Problema a resolver: Em que data foi protocolada a petição que deu origem à medida liminar, segundo o texto sobre a liminar envolvendo a AMS Soluções Ltda.?

Trecho fornecido:
No rápido decorrer de um único fim de semana, o Poder Judiciário suspendeu uma alteração societária que redistribuía o controle da AMS Soluções Ltda., concedendo ao autor Amadeu Almir Bogea Filho poderes ilimitados para administrar e movimentar os recursos bancários da empresa sem a participação das demais partes, numa decisão proferida pelo juiz Roberto Cezar O liveira Monteiro, magistrado da 7ª Vara Cível e Empresarial de Belém, que assumiu temporariamente a 11ª Vara Cível e Empresarial no período de 3 a 4 de agosto de 2026.
Contexto Jurídico e Antecedentes da Liminar
A petição que originou a medida liminar foi protocolada na sexta‑feira, 31 de julho de 2026, e analisada pelo magistrado no mesmo fim de semana, quando examinou documentos societários, extratos bancários, contratos públicos e pareceres periciais; a ausência de manifestação das partes contrárias – a AMS Soluções Ltda., a administradora afastada e a Fidelity Investments S. A., detentora de 50 % das quotas – evidencia a urgência alegada pela parte autora em evitar prejuízos irreparáveis à continuidade operacional da empresa.

[Dados coletados]
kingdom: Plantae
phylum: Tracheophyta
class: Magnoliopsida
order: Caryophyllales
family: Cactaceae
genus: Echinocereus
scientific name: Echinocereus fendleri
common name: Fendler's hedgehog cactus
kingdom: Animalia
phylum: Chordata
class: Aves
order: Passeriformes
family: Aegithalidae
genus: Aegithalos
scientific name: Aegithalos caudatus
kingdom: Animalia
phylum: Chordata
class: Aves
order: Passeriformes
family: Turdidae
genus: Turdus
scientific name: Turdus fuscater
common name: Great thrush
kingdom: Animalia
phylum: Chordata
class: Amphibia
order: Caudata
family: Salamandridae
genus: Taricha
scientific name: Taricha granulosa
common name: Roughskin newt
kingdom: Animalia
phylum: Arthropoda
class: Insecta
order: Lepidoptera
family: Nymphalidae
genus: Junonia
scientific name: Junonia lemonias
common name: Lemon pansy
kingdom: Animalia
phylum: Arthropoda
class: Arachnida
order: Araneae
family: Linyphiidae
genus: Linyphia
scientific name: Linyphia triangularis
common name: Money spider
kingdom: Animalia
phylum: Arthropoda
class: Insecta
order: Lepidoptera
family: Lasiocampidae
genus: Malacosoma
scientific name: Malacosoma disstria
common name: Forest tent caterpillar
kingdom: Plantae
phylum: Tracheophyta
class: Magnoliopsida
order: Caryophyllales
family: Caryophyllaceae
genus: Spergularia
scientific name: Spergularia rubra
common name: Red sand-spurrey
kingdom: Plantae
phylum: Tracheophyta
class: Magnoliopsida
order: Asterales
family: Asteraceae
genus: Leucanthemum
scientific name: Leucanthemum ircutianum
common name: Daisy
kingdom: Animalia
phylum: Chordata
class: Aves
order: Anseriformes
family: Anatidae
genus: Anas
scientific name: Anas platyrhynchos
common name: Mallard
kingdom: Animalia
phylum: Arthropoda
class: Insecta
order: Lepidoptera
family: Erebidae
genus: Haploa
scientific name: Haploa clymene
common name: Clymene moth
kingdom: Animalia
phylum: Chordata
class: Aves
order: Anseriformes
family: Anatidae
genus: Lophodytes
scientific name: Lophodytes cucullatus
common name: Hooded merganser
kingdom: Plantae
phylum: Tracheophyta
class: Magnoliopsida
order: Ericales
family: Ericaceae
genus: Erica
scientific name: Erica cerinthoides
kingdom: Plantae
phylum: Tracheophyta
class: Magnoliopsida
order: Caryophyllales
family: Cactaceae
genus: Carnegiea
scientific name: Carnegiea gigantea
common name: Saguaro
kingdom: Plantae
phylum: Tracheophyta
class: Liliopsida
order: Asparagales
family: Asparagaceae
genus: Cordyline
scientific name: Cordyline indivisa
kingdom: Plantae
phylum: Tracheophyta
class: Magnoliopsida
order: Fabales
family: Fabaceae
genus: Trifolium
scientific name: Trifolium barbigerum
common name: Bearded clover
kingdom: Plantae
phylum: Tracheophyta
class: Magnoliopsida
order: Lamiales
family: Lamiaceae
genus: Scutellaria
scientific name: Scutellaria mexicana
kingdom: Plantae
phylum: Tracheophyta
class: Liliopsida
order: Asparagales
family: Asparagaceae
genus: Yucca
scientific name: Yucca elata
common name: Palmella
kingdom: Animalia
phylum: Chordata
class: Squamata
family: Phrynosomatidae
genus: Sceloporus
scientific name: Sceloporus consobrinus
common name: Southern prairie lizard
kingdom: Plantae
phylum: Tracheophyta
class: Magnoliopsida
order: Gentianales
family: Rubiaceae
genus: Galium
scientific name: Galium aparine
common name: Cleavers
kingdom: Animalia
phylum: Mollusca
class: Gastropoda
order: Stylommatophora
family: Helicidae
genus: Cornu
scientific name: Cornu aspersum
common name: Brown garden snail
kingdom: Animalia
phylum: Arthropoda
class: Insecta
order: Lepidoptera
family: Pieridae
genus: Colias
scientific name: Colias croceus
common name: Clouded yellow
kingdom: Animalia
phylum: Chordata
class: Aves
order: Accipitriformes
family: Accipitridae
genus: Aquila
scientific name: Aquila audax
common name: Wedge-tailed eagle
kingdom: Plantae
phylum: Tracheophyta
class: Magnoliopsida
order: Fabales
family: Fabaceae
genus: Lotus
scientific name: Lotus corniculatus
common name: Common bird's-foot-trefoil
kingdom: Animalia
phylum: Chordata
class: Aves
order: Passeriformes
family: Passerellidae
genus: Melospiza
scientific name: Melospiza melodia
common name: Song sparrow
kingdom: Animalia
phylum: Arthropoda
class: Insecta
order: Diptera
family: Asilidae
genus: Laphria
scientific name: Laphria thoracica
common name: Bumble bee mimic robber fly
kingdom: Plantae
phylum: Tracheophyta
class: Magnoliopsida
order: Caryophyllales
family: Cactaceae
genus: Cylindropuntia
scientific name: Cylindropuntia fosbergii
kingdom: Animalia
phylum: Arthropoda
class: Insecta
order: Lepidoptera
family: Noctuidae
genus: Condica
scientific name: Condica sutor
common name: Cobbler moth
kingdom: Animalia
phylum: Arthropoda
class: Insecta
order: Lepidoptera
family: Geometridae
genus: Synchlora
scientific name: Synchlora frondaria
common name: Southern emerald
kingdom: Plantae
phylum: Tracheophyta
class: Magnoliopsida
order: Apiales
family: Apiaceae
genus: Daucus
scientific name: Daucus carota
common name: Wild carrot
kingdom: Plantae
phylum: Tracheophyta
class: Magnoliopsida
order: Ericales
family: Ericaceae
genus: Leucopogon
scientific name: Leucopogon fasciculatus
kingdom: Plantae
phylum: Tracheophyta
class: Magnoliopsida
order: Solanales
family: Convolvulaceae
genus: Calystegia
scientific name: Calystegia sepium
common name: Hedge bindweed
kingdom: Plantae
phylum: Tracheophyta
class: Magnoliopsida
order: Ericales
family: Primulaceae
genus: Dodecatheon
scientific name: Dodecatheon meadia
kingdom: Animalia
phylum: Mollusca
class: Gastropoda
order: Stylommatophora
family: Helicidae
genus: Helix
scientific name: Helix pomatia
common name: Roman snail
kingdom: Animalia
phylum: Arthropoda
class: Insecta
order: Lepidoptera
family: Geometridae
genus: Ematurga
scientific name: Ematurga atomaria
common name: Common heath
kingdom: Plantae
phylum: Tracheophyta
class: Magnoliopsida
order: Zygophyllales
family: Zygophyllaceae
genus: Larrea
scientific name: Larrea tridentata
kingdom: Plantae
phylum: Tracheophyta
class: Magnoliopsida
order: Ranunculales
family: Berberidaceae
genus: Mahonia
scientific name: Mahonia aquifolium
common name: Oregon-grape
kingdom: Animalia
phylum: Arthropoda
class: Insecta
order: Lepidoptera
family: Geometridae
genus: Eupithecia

Resultado do exercício: Na sexta-feira, 31 de julho de 2026.